Bunlarla birlikte, gıda enflasyonunun bazı ülkeleri daha fazla etkilemesinin sebepleri arasında diğer ekonomik sorunlar, tarımsal ve politik faktörler rol oynamaktadır. Gıda enflasyonu gıda üreticisi yoksul haneler dışında gelir dağılımında sorunlara neden olmakta, gelir adaletsizliği ve yoksulluğun etkilerini de artırmaktadır.

Gıda enflasyonunun ekonomiye olduğu kadar sosyal hayata da etkileri bulunmaktadır. En fazla alt ve orta gelir gruplarını etkileyen bu enflasyon ile haneler bütçelerinden büyük bir kısmı gıda harcamalarına aktarmakta, hatta zamanla bazı temel ihtiyaçlarını bile karşılayamayacak duruma gelmektedir.

Gıda fiyatlarındaki artış nedeniyle yetersiz beslenen ülkelerde verim kaybı yaşanmakta; bu verim kaybı da, Gayrisafi Yurt İçi Hasılada (GSYH) azalışa neden olmaktadır. Nüfusun büyük kesiminin yoksul olduğu ülkelerde gıda enflasyonu insanların yaşam kalitesini düşürmekte, yetersiz beslenmeye ve açlığa neden olabilmektedir.

Gıda enflasyonu, gıdaya erişimi zorlaştırmakta ve gıda güvencesini de tehdit etmektedir. Gıda güvencesini olumsuz etkileyen faktörlerin başında çatışmalar, iklim krizinin etkileri ve olağanüstü iklim olayları ile ekonomik krizler gelmektedir.

Kayıtlı Satırlar -
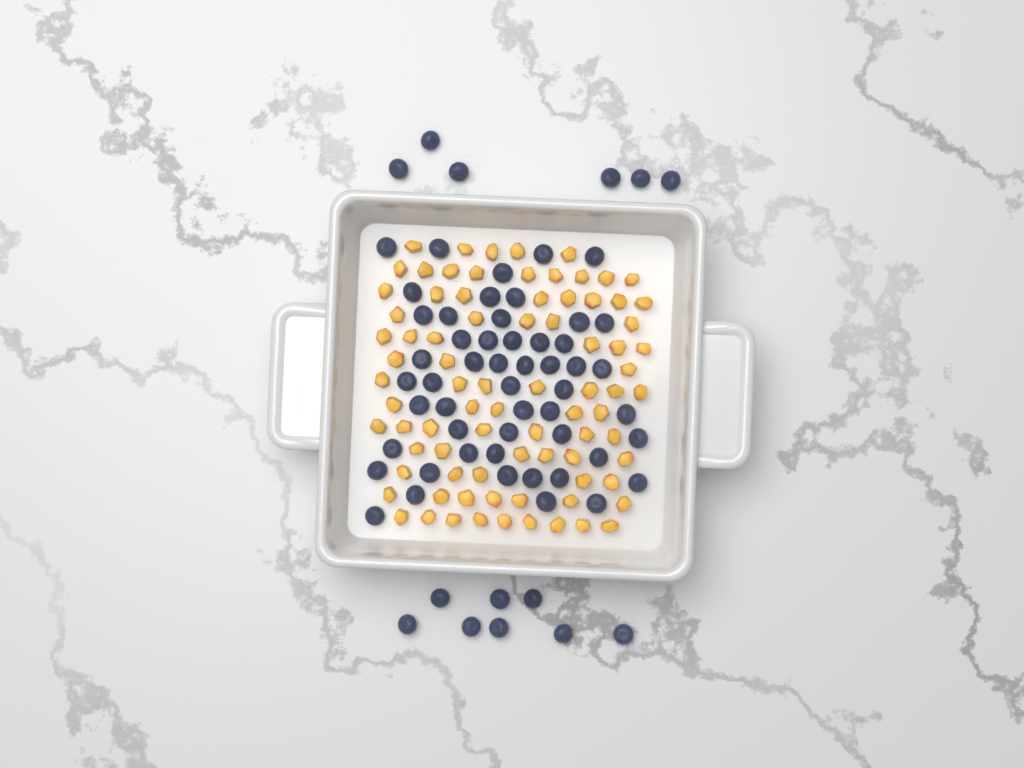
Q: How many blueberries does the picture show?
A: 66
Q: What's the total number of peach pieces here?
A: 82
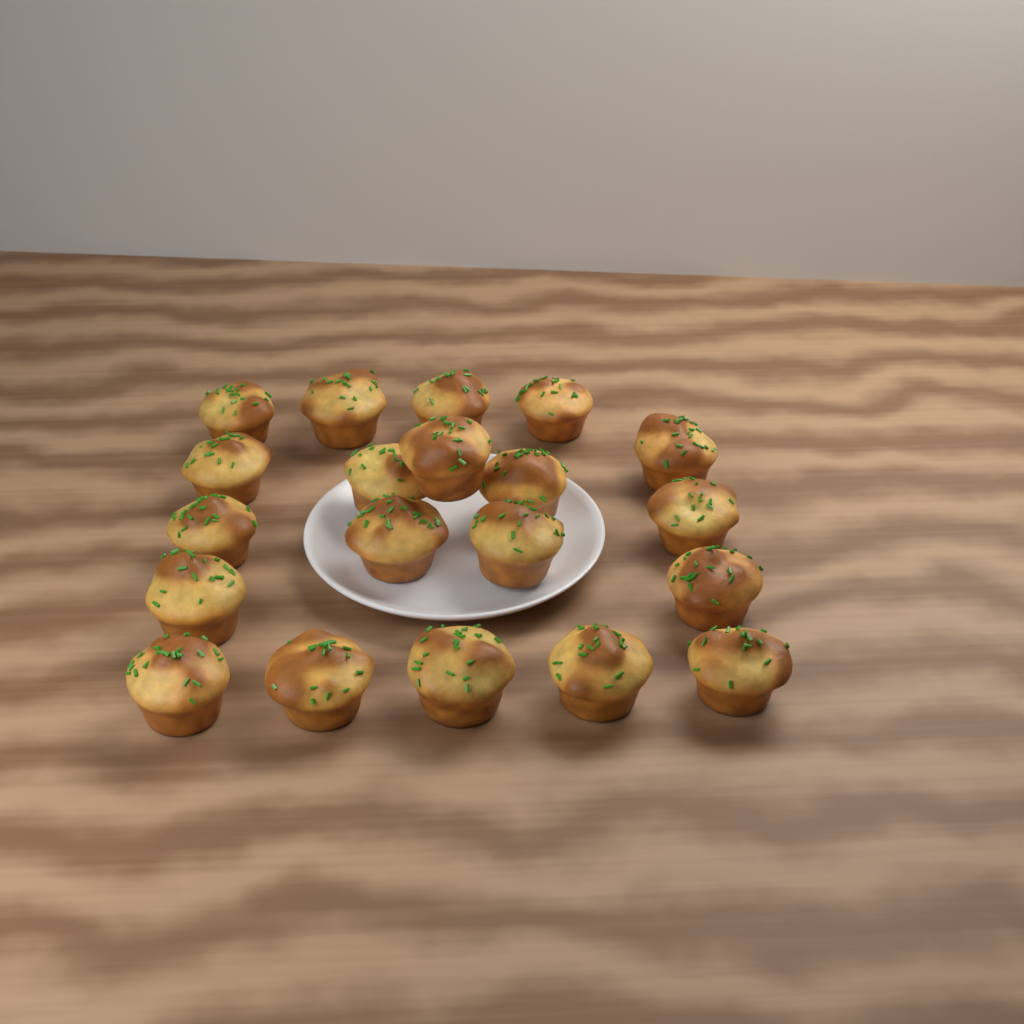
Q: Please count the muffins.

--

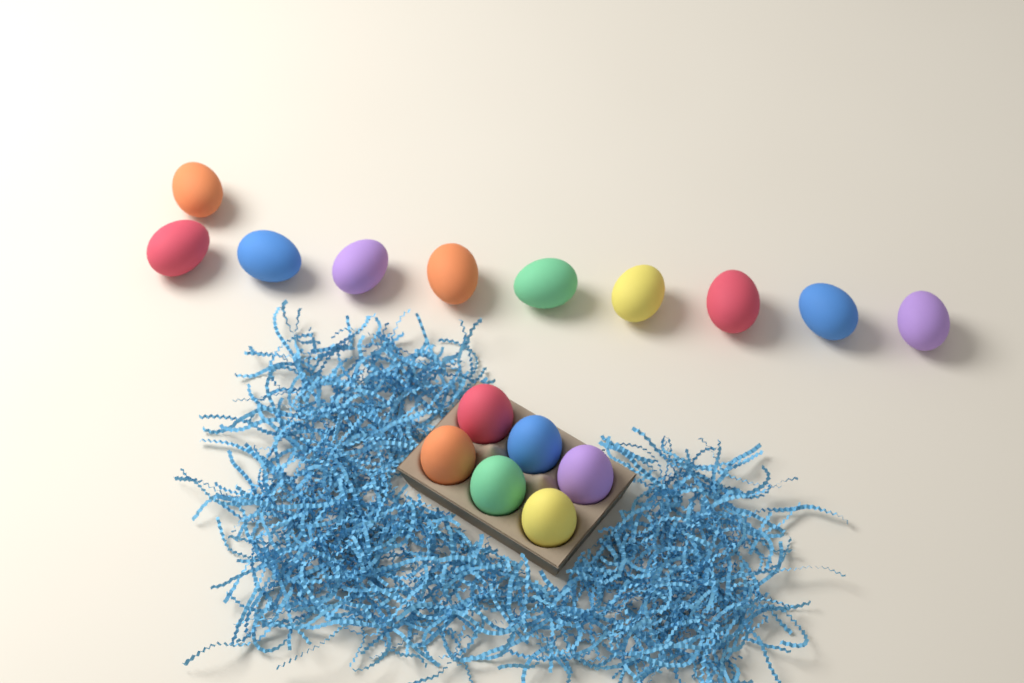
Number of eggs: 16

Yönergeler -
1. Gıda enflasyonu metnine göre bu enflasyon en fazla hangi gelir gruplarını etkiliyor?
2. Lütfen gıda enflasyonu metnine kaldığı yerden devam edin.

Yanıtlar -
1. Alt ve orta gelir gruplarını.

2.
Gıda enflasyonu beslenme açısından da büyük sorunlar yaratmaktadır. Gıda maddelerinin fiyatlarında yaşanan artış ile bireyler öğünlerindeki besin çeşitlerini azaltarak, tek tip ve daha çok karbonhidrat ağırlıklı beslenmek zorunda kalmaktadır. Bu sağlıksız beslenme özellikle çocukların gelişimi üzerinde doğrudan etkili olmakta, obezite ve diyabet gibi rahatsızlıkları da beraberinde getirmektedir.

Gıda fiyatlarının artmasının bireyler üzerindeki bir başka etkisi de gıda kalitesinin bozulması ve bunun sonucunda bireylerin sağlıklarının olumsuz etkilenmesidir. Gıda maddelerinde fiyatların artması ile özellikle yoksul bireyler daha düşük kalitedeki gıda maddelerine yönelmektedir.

Gıdaya yapılan harcamaların artması farklı harcamalara yapılan kısıtlamaları da beraberinde getirmektedir. Temel ihtiyaç dışı görülen sosyal ve kültürel aktiviteler kısıtlanan harcamaların başında gelmektedir. Bu durum ise bireylerin kendilerini kısıtlamalarına, sosyal hayattan izole olmalarına neden olmaktadır.

Böylelikle bireyler sadece yoksullaşmayıp aynı zamanda sosyal hayattan da yoksun kalmaktadır. Dolayısıyla gıda enflasyonunu, alım gücünde yaşanan düşüşü tekil olarak değerlendirmemek, gündelik yaşamdaki alışkanlıkların devamlılığını sağlayabilmek adına oldukça önemlidir.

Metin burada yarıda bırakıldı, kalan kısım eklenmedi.